The tools are all there. Arbitrage removes the ability to maintain prices. But there’s more trouble ahead. With convergence, the sub-industries in the information sector affect each other more than ever before. The swings of the overall economy were the swings of the sub-industries. Before, those were relatively dependent. They’re much more interdependent now. The collapse of Web sites affects tech magazines, which affects telcos and R&D.
The information industries themselves go through boom and bust cycles. As information is commercialized and commodified, it becomes prey to price models of other commodities. So people outsource to cut costs, use new processes, break up the value chain, personalize, and bundle to get out of the commoditization trap.
The key strategy is to innovate and differentiate, but that’s not something everyone can do. People’s attention does not increase at the rate of Moore’s Law. You can’t run an entire economy on niches. That’s the embarrassment of niches. So people will consolidate to maintain prices. As a result, hopefully, prices will rise, which will lead to expansion, entry, and a new price collapse.
Those fluctuations can be exacerbated by credit cycles. The price deflation will also drag down the rest of the economy through a multiplier effect. Look at offshoring. It’s led to the collapse of international telecom prices. The losses of manufacturing and white collar jobs in the U.S. are the collateral damage of investments that have bombed. Even in large markets, tiny prices and tiny price margins may not turn out to be profitable.
Information economies are more volatile economies. What are the policy implications? Long-term efforts are still victim to the instability and the tragedy of the commons. Therefore, governments will be drawn into stabilization. That’s not a recommendation. It’s a prediction. Governments are in the business of giving people stability. Even if the pressure for government to do something is there, it’s easier said than done. Government strategies are industrial era strategies. The problem is not inadequate demand. In fact, demand is booming even at the slow-growth rate of the last few years. It’s the prices that are the problem. Oversupply, competition, and structural price deflation is the problem.
We could let industries become more consolidated to reduce competition. That would need to happen internationally. But in the end, that might not work very well at all. So what should government do? Look at an economy as an investment portfolio and not put all your eggs in one basket. The success of such a strategy exposes the entire national economy to increased volatility and disruption. Take Finland as an example. Nokia doesn’t even account for the secondary effects, the restaurants that feed their employees, their houses. If telecom becomes week, the whole country would be affected. Investors have already moved away from smart industries and information industries to low-tech industries, even dumb industries and manufacturing industries that are information rich.

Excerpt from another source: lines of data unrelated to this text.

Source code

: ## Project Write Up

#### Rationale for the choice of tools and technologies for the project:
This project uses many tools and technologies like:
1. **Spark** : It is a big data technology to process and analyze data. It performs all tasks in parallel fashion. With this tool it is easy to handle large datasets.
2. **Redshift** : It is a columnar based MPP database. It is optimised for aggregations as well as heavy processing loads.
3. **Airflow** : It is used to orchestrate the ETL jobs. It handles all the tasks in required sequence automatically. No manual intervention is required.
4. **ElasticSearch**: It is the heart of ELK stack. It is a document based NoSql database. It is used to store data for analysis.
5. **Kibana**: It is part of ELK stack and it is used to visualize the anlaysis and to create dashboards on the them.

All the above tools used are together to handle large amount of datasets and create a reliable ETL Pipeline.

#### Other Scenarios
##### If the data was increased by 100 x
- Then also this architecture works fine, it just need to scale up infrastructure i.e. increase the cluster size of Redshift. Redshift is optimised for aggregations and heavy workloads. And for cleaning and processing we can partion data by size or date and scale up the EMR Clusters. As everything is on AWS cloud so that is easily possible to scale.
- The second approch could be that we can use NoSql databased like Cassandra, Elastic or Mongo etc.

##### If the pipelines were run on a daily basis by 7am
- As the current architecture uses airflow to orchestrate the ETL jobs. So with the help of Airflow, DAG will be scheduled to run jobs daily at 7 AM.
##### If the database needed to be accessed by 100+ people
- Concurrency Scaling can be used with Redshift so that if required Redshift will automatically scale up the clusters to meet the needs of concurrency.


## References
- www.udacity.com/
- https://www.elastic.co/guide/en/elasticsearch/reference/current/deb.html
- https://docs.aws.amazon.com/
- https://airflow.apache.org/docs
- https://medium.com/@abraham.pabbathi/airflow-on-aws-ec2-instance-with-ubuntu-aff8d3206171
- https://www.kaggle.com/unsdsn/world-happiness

I don’t think any of the policy efforts will work very well. In some ways, the notion that an information-based economy will be inherently prosperous must be reconsidered. Yes, information wants to be free. Now we have to cope with the consequences. That’s not a fun conclusion for me to reach. I am usually optimistic. But I am an economist, and they do call it the dismal science. We need to pursue creativity, but we have to have the foresight for obstacles ahead and avoid the hype of previous years.